Et hop, je finis l’installation du goûte à goûte aux pieds des cassissiers et des groseilliers au fond de mon jardin d’Eden. Bienheureux de la création qu’on attend depuis vingt bonnes minutes pour se mettre à table, je traînasse...

 

 

 

BZZZ, BZZZ, c’est Pearl Harbour dans mon potager. Deux maous costauds de frelons me prennent la tête, un devant, un derrière. Quelle mouche les a piqué ?

 

 

 

L’affaire est sérieuse. Je le sens bien que je suis mal. Suite à la douleur, des sensations inconnues et désagréables sont signes de mauvais signe.

 

 

 

Pendant ce temps,  Doudou jolie s’impatiente. Elle est assise devant deux assiettes somptueusement ornées, de pélardons pannés, de feuilles de Batavia, de tomates en rondelles, d’un filet d’huile d’olive et d’un poil de levure. Elle est contente d’elle. La petite table est amoureusement dressée... Au même moment, ce con de Dabeuliou, tendu sur ses pattes arrière, ne pense qu’à la guerre aux chats. Les centrales nucléaires, conçues pour  « nous devoir plus que la lumière »,  fournissent aussi leurs déchets nucléaires.  Pendant que mon plat refroidit, je boue. Des gouttes de sueur perlent sur un front dégarni. La planète se réchauffe. Le Groenland fond.  Les candidatures socialistes se ramassent à la pelle. Les Tchétchènes ne font rien qu’à être oubliés, sauf de Vlad le Gazier. Et le Darfour, hein ? Plus proche, claudicant en charentaises, que fait mon vieux voisin que les deux autres vieux s’autorisent à surnommer « pantoufle » ? Ben, Il  traite ses légumes comme des coureurs cyclistes. On devrait lui proposer la médaille agricole des sports maraîchers ...Que ceux de la ville se rassurent, à la campagne on pollue aussi.

 

 

 

Non ! Faudrait quitter tout çà ?

 

 

 

En attendant, je quitte le jardin en me pressant, et à tout bien réfléchir, en me pressant  lentement, afin que le poison distillé par les insectes ne se répande pas trop vite dans mon petit cœur affolé.

 

 

 

En rentrant, je m’entends dire à Doudou médusée :

 

 

 

- Je prends une douche, appelle les pompiers mon amour.

 

 

 

- ?

 

 

 

 J’essaie de rester digne face à mon destin et propre dans ma faiblesse... Ce n’est pas la grippe aviaire mais j’ai les pétoches.
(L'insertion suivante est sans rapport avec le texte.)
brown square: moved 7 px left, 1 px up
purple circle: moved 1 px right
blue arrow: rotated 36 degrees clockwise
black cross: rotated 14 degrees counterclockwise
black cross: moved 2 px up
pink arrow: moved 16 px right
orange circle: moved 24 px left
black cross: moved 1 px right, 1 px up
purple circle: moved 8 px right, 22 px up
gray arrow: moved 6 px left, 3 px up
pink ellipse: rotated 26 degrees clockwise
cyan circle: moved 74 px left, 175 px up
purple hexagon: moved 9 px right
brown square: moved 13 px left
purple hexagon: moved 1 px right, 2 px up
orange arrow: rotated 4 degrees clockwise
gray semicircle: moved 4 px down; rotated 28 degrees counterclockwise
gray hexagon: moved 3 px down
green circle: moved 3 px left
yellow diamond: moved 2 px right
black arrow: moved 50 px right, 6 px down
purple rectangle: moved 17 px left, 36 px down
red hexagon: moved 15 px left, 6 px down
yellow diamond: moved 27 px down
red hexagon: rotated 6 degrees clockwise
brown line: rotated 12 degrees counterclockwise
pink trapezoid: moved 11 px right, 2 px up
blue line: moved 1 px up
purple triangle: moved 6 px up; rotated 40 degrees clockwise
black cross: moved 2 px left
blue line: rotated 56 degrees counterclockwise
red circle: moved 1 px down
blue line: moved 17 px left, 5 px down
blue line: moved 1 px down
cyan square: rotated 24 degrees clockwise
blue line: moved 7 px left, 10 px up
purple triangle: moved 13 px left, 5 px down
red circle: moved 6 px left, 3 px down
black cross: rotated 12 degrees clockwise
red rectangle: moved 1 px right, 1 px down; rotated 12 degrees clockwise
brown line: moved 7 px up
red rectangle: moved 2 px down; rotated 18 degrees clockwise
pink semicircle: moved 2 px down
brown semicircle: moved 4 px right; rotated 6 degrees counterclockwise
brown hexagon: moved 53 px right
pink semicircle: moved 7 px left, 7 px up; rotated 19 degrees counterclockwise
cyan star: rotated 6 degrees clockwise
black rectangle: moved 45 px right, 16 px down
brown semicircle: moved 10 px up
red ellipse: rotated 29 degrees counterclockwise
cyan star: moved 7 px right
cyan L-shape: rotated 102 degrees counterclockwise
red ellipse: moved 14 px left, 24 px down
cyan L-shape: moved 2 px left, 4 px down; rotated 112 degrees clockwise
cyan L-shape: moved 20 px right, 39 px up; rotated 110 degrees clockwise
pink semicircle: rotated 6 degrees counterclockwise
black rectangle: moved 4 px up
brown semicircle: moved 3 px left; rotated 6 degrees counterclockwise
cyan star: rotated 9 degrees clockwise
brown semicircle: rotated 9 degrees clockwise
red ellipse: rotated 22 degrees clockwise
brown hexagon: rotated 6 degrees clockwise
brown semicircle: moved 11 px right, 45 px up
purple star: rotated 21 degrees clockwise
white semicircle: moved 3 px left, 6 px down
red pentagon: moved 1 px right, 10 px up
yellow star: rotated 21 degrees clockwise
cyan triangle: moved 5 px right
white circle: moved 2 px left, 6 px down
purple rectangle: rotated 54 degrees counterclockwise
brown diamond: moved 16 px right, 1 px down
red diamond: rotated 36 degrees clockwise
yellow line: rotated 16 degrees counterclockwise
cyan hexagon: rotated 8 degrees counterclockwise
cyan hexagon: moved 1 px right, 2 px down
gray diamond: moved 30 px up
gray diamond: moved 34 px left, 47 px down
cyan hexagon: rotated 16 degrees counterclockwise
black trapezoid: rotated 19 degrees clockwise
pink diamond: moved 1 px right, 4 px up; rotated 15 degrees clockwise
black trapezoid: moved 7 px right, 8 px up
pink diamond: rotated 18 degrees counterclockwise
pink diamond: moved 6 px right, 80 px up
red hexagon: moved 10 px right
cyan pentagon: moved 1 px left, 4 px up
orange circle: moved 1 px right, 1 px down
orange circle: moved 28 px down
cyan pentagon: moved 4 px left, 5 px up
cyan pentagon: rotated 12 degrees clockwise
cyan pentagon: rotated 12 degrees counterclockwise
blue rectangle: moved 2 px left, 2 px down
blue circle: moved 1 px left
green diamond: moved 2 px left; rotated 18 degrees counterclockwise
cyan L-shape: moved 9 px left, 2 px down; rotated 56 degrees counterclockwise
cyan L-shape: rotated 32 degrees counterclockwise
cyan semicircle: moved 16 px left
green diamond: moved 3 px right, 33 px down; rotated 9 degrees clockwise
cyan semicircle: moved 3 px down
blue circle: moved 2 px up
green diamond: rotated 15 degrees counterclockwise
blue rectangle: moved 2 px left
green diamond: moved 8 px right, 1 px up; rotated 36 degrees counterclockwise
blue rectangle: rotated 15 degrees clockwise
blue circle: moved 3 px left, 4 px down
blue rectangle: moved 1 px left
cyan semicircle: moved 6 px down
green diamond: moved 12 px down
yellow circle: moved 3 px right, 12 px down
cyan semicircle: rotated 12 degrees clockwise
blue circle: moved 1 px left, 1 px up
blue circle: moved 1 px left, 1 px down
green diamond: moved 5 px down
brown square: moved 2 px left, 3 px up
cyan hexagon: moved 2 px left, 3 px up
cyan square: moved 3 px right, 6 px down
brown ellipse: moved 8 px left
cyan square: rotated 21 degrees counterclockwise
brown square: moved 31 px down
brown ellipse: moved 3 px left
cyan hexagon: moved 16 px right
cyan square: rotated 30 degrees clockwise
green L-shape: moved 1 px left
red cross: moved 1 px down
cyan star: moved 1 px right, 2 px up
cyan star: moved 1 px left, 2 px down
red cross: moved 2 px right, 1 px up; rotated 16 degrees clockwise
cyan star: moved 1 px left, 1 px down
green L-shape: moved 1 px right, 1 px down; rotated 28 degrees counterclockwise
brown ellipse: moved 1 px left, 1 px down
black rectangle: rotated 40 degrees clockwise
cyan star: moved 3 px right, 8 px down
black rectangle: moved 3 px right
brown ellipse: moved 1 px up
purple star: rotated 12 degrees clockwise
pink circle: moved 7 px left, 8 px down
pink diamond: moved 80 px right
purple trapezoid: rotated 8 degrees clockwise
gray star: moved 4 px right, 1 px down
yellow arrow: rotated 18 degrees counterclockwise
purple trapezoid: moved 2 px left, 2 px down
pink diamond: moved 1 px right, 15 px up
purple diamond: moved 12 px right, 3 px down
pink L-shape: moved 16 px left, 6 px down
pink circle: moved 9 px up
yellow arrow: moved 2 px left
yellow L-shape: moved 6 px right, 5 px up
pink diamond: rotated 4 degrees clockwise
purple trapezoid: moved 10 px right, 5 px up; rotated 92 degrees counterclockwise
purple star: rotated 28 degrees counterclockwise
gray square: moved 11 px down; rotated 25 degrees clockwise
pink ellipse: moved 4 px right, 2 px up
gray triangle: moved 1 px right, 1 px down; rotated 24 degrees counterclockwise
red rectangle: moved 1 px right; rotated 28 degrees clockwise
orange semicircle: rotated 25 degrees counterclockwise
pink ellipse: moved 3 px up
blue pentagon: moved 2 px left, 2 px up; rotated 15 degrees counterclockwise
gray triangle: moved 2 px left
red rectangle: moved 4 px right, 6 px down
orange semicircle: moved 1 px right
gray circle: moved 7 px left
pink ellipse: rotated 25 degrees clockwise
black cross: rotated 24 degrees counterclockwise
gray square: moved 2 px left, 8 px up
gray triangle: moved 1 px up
A suivre...

 

 

                                       

-A en croire, le Margoule viendrait ici pour y rechercher le soleil...

 

 

- le farniente ?

 

 

- Oui ‘MOS sieur’, ce désœuvré, ce fainéant cultive de l’oisiveté dans la paresse !

 

 

-c’est moins nocif pour la société que de traiter des oignons comme un champion cycliste.

 

 

- on imagine le margoule moyen fuyant, l’allégresse des cités radieuses.

 

 

 -Et c’est agaçant ta façon de parler beau. Tu y connais quelque chose aux cités toi ? Pour moi, un étranger quelque soit l’endroit d’où çà vient, çà vient toujours d’ailleurs,  Hein Edouard ?

 

 

- Oui Armand...

 

 

André, ouvrant le jeu :

 

 

-C’est impossible autrement, sinon il n’est plus étranger. Et avec vous, pas besoin de venir des antipodes, ou par delà la  grande bleue, l’ailleurs c’est aussi bien le département voisin, ou la vallée d’à coté.

 

 

Armand fournissant la couleur :

 

 

- Qui joue carreau, n’est jamais capot.

 

 

-En tout cas, c’est un ailleurs dont on ne s’attendait pas qu’il fût si proche.

 

 

- C’est incroyable, qu’il leur soit possible d’en venir. 

 

 

Elton rigole :

 

 

- Tout dépend de l’étranger. Avec un accent du nord et s’il achète très cher la vieille masure de feu ton oncle à demi écroulée, ce n’est plus vraiment un étranger. Coupé...

 

 

- Tu es sûr que tu n’en a pas ?

 

 

-De quoi acheter ou de la couleur demandée ?

 

 

-Tiens, tu voulais des points, tu n’auras que des brelles...

 

 

-tu te rends compte qu’on est ensemble ?

 

 

-Oh là, je me perds, dame de trèfle…Mais moi je travaille, eux, ils se mettent au R.M.I et ils se la coulent douce. Cà tombe tout seul, comme çà pas besoin de faire suer la terre !

 

 

-Pour faire suer la terre il leur faudrait du cœur au ventre.

 

 

-Tu as dis cœur, figure ?

 

 

-Eh oui, pas trèfle !

 

 

-On n’est pas à la parlotte, ici ce n’est pas le bar de la marine…

 

 

-Le roi de trèfle n’est pas tombé ?

 

 

-Tu es brave.

 

 

-Comment est il arrivé là, et par quels chemins ?

 

 

-Quel impertinent hasard l’a guidé jusqu’ici ?

 

 

- Mais au fait, qui lui a dit de venir ici et pas ailleurs, autre part, plus loin, chez d’autres ?

 

 

- autant dire chez des étrangers.

 

 

-t’étrangles pas comme çà ! Et oui je recoupe...

 

 

- Entre étrangers, ils auraient pu s’entendre. Ramasse-toi, au lieu de bailler aux corneilles...

 

 

- Ah, tu nous fais du mal à parler comme çà !

 

 

- tu ne veux pas que je m’excuse ?

 

 

- pose la, ton excuse...

 

 

- Eh, mais pourquoi viennent-ils déranger notre sérénité et trahir notre  inquiétude ?

 

 

- Fan, Elle finissait quand même par s’ennuyer ton inquiétude ! 

 

 

-Tout cela fait beaucoup de questions, trop d’interrogations...

 

 

- çà te fait réfléchir et çà te fait du bien !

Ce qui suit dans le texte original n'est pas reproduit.